Ai que confusão. Como eu ia poder dizer a ela que aquilo não tinha nada de errado? Ou melhor, que as pessoas logo esqueceriam?

— Veja bem — Falei enquanto tomava a liberdade de sentar na ponta da cama, eu estava virando um folgado de carteirinha — Logo as pessoas esquecem. Mas se isso é tão importante pra você, por que não junta a todos para um pronunciamento e explica o ocorrido?

— Acha que vai funcionar?

— Ué. Você pega a maquina de Hefesto, mostra como funciona e ai entenderão que foi um truque. E se não tentar, nunca vai saber.

— E então, eles voltarão a me amar — Ela sorriu — Já sei! — Falou pulando da cama e em um estalar de dedos, seu vestido grego branco que usava, havia se transformado em um robe de  cetim rosa. Provavelmente estava sem roupas intimas por baixo — Vou também mostrar a eles, meu corpo de verdade!

Como é?! Não não! Eu fiz a deusa querer aparecer nua em público? Meu deus, eu não prestava para conselhos. Ela saiu correndo em direção à porta.

— Senhora, espera!

— Sim? — Falou já com a mão na maçaneta dourada.

— O que aconteceu com as ninfas que entraram aqui esses dias?

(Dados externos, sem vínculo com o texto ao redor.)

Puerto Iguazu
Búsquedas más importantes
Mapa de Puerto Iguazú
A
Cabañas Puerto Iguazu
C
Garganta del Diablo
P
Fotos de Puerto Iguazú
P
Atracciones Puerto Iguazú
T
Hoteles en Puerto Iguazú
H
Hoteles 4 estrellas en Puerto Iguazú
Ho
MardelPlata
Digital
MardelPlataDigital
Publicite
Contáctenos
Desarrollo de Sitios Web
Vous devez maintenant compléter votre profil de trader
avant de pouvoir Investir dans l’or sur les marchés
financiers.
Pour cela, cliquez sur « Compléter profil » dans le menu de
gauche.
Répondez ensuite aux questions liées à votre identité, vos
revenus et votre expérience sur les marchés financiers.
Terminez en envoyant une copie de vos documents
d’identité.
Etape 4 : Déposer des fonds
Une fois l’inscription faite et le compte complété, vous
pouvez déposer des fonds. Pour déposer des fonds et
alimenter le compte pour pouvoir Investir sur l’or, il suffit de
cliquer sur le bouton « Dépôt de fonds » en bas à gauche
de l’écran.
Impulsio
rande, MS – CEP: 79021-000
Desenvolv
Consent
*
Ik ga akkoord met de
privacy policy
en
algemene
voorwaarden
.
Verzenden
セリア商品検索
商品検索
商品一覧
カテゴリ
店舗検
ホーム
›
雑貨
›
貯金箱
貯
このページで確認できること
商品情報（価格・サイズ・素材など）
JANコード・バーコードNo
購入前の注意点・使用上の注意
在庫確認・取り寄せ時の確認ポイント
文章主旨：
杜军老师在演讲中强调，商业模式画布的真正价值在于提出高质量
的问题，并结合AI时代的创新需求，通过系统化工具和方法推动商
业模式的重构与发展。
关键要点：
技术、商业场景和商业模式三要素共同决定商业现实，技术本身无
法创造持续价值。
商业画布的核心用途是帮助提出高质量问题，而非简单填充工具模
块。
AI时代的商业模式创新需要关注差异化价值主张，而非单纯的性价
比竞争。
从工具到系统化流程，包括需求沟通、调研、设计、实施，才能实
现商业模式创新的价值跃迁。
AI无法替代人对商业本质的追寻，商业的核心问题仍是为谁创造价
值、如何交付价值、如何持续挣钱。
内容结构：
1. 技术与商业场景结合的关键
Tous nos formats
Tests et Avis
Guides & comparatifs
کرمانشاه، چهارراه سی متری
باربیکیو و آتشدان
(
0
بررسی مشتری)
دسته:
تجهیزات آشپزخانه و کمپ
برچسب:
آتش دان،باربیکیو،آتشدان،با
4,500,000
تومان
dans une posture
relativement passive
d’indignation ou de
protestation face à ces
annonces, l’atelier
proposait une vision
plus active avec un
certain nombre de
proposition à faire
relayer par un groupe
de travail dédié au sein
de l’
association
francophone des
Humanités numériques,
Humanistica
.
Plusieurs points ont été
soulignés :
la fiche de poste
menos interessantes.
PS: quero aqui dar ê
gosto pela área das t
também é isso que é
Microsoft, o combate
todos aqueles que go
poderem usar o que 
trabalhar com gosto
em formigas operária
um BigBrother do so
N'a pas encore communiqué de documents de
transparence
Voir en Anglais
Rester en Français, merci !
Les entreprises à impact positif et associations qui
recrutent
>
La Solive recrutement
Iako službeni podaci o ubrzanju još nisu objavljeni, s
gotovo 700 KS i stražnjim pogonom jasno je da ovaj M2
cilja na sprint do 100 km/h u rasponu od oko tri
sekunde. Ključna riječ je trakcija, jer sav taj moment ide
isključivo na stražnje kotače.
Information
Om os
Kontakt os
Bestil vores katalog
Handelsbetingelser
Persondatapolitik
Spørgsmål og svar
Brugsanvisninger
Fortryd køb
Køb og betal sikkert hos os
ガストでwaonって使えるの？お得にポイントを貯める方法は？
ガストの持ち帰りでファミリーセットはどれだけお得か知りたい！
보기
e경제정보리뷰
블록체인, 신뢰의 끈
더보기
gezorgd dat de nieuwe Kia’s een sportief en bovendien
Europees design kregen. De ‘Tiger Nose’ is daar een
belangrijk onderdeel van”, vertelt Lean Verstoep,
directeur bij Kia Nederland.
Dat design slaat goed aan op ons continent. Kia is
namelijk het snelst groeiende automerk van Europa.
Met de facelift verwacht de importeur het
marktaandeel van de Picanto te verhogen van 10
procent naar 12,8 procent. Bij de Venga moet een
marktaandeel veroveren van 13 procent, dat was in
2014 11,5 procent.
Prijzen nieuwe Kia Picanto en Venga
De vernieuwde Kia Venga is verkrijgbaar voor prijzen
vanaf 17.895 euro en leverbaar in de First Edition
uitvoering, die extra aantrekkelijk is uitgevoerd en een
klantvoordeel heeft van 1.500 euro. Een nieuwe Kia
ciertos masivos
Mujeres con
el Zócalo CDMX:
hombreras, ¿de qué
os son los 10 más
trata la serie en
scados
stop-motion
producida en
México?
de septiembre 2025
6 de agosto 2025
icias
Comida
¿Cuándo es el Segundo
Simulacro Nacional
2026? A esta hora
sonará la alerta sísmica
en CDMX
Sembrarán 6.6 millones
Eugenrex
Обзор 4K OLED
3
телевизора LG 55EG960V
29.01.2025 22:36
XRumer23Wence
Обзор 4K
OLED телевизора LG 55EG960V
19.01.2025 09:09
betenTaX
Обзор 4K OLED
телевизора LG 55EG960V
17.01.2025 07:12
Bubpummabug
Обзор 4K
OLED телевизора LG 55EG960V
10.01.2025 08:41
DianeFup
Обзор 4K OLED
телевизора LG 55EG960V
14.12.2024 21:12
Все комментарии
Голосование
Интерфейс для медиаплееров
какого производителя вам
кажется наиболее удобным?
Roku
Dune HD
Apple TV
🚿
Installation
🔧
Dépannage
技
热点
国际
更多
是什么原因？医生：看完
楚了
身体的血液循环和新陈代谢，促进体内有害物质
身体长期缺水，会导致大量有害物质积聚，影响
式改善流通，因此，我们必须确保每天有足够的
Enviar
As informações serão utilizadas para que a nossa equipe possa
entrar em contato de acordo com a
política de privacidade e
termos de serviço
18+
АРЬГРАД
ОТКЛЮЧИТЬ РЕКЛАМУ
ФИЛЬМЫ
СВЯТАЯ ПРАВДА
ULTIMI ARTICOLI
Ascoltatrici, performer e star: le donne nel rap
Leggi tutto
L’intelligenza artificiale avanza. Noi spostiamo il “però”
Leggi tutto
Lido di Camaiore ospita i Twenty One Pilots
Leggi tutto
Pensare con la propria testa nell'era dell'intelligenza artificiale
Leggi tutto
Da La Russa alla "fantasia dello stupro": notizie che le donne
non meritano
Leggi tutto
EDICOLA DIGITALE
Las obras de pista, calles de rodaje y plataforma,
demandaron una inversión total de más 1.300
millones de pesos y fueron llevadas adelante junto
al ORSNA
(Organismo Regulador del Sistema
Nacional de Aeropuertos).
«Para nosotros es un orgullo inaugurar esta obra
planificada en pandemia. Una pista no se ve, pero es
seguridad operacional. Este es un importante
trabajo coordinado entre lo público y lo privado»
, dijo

— Ah, já ia me esquecendo delas.

E com um balançar de mãos a porta do viveiro se abriu, fazendo as duas pombas brancas voarem para fora e começarem a tomar uma forma mais humanoide. Abri a boca assustado ao ver aquilo. As ninfas, depois de recuperadas, trataram de sair em desespero do quarto, passando sem nem encarar a deusa novamente.

Afrodite deu um sorrisinho e balançou os dedos da mão direita, um típico ‘bye bye’ de patricinhas que vimos em filmes. Respirei, aliviado, e me joguei na cama. Por sorte não foi preciso dizer que ajudei Hefesto com aquilo. Já estava me levantando para sair, quando o estalar de porta indicava a presença de alguém.

— Para onde pensa que vai? Você me deve um encontro.

Hímeros sorriu de forma sacana ao fechar a porta atrás dele. Eu estava ferrado.